In Latin America, airfare is expected to increase by as much as 6% to 9% for business short-haul fliers and 5% to 8% for long-haul fliers. The hotel market down there is also projected to have moderate increases, particularly in the business hubs of Buenos Aires, Mexico City, Santiago and Rio De Janerio.
As companies continue to look toward Asia’s emerging markets for new business, the region is once again expected to lead business travel demand. Pricing for business-class short-haul fliers is slated to rise 2% to 6%, while those for long-haul passengers could be up as much as 6% to 10%.
In Asia, the uptick in business travel will inevitably weigh on hotel prices, AMEX said, however prices will likely fall in certain cities such as Shanghai, which has an excess of capacity after building more than enough hotels after its Expo 2010.
Why Companies Keep Traveling
Even with the higher price, though, companies are expected to continue traveling.
“There’s a link between travel and a company’s top-line growth,” said Alicia Tillman, vice president of global communications marketing services for American Express’ global business travel.

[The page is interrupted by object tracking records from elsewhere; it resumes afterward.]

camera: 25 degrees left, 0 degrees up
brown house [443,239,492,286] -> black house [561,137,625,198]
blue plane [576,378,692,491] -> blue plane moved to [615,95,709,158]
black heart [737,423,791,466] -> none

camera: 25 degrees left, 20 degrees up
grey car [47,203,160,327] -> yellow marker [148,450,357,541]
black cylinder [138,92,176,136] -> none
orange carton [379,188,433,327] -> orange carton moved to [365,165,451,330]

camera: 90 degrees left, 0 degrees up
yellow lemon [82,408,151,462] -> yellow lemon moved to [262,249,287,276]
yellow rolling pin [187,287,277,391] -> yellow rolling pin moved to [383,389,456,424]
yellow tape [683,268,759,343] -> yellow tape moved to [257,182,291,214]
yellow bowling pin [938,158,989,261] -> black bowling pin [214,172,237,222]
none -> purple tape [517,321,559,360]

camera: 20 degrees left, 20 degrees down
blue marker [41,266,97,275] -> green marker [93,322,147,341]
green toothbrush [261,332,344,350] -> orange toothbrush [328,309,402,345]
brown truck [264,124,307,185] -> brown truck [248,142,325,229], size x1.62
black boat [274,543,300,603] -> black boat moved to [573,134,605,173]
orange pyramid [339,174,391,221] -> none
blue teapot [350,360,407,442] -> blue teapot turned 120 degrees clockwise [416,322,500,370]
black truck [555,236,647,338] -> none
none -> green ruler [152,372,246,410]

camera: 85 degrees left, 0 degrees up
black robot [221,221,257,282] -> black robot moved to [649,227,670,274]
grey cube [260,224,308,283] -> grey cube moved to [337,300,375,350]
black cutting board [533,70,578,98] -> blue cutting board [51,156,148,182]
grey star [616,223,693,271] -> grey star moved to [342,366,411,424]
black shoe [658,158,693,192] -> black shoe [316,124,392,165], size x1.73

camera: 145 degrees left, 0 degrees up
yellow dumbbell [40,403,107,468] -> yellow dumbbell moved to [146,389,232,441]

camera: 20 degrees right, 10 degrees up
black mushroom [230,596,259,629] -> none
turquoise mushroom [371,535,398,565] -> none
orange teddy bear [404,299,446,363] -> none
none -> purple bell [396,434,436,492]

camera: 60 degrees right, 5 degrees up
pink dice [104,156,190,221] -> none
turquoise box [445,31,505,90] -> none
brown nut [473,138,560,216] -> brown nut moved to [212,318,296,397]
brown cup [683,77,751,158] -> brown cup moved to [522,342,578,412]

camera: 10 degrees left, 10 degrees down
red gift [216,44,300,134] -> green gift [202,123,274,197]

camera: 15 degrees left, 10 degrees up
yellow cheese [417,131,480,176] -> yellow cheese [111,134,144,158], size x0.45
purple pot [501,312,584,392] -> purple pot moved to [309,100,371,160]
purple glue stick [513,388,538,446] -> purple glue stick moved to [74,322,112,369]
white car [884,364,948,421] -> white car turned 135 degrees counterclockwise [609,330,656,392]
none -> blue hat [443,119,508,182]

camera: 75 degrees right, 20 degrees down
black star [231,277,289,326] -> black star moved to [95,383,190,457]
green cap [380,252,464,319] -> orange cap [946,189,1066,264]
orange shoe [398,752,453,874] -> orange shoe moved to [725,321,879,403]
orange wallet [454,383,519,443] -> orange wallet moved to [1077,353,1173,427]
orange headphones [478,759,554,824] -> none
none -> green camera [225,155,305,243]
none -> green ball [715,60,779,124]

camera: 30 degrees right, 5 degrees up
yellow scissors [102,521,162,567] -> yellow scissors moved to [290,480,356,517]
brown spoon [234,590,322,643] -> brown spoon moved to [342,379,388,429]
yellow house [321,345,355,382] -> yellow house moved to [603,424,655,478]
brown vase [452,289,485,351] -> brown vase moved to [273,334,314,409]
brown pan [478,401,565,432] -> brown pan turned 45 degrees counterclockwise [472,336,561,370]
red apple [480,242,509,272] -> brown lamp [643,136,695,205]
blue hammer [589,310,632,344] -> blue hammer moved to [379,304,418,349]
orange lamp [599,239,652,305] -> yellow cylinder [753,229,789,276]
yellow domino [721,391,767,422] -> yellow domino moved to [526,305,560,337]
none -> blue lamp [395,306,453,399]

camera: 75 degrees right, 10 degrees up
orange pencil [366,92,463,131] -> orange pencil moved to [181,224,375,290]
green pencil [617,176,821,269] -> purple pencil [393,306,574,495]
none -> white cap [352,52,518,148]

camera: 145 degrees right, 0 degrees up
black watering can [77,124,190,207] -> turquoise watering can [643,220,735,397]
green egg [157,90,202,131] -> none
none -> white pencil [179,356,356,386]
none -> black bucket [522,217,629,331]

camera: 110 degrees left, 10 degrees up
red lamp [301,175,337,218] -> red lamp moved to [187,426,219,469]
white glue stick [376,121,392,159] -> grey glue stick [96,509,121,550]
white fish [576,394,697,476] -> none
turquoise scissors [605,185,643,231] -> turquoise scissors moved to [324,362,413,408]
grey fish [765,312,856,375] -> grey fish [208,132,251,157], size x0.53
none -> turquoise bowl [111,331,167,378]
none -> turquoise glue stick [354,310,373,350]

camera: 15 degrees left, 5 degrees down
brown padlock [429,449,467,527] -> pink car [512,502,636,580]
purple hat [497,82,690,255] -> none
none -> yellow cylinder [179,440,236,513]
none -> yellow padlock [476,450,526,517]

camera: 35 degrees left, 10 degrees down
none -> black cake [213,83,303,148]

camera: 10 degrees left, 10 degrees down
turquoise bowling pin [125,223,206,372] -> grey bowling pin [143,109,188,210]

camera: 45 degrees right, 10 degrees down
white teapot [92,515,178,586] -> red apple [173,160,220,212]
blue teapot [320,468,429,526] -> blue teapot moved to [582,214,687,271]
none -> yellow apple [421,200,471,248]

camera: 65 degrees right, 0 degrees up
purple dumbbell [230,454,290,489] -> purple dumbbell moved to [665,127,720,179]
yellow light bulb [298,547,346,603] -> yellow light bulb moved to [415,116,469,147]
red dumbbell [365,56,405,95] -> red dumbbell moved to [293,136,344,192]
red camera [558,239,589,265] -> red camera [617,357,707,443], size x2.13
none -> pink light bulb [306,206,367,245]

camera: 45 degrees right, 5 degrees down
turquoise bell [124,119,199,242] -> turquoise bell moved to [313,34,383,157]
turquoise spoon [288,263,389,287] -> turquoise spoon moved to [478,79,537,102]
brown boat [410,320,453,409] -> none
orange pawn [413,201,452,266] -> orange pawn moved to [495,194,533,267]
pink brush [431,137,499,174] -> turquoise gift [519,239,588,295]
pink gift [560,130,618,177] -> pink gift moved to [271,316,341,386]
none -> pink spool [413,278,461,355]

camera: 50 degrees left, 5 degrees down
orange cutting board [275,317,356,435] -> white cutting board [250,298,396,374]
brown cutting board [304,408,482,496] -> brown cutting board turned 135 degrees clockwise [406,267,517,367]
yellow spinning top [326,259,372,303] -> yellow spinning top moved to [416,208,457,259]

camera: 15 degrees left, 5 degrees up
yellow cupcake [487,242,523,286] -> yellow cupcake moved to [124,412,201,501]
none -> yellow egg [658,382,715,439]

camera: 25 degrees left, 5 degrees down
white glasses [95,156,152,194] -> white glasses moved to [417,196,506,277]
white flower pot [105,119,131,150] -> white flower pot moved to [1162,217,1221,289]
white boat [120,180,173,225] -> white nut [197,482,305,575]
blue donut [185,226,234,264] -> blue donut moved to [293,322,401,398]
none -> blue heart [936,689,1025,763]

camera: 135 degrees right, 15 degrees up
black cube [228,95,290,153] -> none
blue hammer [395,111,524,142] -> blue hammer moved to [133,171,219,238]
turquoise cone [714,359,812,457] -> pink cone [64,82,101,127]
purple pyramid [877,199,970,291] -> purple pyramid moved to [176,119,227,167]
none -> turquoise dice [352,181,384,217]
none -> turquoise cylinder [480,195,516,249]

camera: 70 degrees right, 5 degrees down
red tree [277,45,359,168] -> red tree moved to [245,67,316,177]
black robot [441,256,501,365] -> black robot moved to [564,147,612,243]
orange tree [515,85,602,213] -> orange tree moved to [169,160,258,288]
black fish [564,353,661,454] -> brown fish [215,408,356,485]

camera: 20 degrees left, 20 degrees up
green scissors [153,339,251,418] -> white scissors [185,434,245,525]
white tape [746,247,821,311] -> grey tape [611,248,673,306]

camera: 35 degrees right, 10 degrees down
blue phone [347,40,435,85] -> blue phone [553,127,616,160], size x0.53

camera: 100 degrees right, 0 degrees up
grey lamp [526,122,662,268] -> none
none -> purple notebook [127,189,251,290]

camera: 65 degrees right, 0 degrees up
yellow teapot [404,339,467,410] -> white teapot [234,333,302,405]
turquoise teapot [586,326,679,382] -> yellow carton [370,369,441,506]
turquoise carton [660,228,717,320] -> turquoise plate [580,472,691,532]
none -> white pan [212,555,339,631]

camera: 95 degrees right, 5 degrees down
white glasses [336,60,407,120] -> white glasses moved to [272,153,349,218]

In an earlier AMEX survey, the company found that companies that utilize business travel estimate that they won over roughly 50% of their perspective customers through face-to-face contact, compared with just 31% without in person meetings.
“Despite emerging technologies that can serve as alternatives to travel, nothing really replaces what you gain with those in person interactions,” Tillman said, noting that travel is seen as a competitive advantage and helps build client relationships.
At the height of the nation’s latest economic recession, many companies started to slash travel budgets, which are typically one of the top two or three expenses after human capital and technology. However, AMEX noted that those companies that held onto the person-to-person client relationships realized stronger and more profitable growth than those that cut the budget out completely.
Of course, there are alternatives to travel such as telepresence and virtual meetings. And while AMEX says companies should avoid those less personal meetings with clients, it encourages cost-efficient technology-enabled meetings for inter-office affairs.
One of the best ways to tackle immense travel costs is to “managing spending more strategically,” Tillman said.
She suggested companies invest in sophisticated reporting tools so that they can keep tabs on employees spending habits while traveling on the job to ensure the money being spent is not on non-critical things outside of policy.